As for civilization, it’s a killing machine. Forests precede it and deserts follow, as has been observed (though of course a healthy desert ecosystem is as worthwhile as any other). Like the US, the agricultural-urban complex is founded on domination. It serves a small number while harming multitudes, with non-humans bearing the brunt of the brutality. The sooner it is gone, the sooner the healing can begin.

I know these transitions will bring much human suffering, and I do not wish for that. I am not a misanthrope, as too many collapse-aware individuals are these days; I do not wish for anything that will hurt anyone. However, I recognize that the status quo itself is inherently hurtful, and its end—though messy in the middle—will result in relieving a tremendous amount of suffering that’s just “normal” now.

I also have no idea if I will make it through these transitions without experiencing intense suffering myself.

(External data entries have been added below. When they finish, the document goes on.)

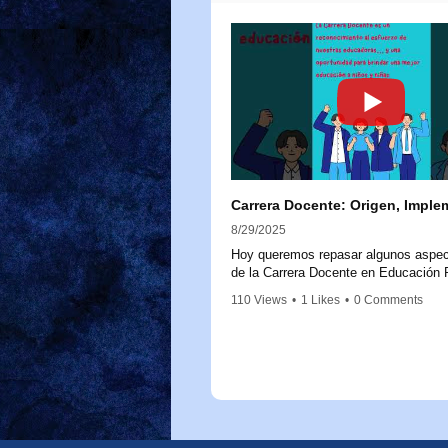
8/29/2025
Hoy queremos repasar algunos aspec
de la Carrera Docente en Educación P
para aclarar dudas y reforzar su impo
110 Views
•
1 Likes
•
0 Comments
La Carrera Docente nace a partir de l
20.903, promulgada en 2016, que cre
Sistema de Desarrollo Profesional Do
Este marco legal busca fortalecer la l
educadoras y educadores, reconocie
trayectoria, experiencia y conocimien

I realize that to some degree—maybe small, maybe large—it’s not up to me. I could make sensible plans, hone practical skills, and gather vital resources and still be taken out by some random event beyond my control.

What’s “beyond our control”? More than we’d like to think, I would guess, or more than we’ve been led to believe by the defenders of the system anyway. Our notion of individual agency might amount to nothing more than the kind of hubris that can only be sustained by the artificiality we’ve manufactured for ourselves. Nature is now delivering us a lesson in humility.

What now?

We don’t need a magic eight-ball to know that 2020 is just the beginning; more crises and more opportunities are on the way. The ride’s only going to get more intense. Time to strap in. Or jump out.

Is there anything we can do about the new territory of uncertainty we are entering?

No, in that the inertia of these forces is unstoppable. The US will just fall, the climate will just change. It’s as simple as what goes up must come down.

But also yes, in that we can always try to be decent human beings, living from compassion. We are not only malicious. Those who would have you believe that are not trustworthy; they’ve just told you what they think about themselves.

Ultimately, even though the big picture of downfall is clear, the little steps along the way are not and they won’t all be painful. Some beauty awaits us too.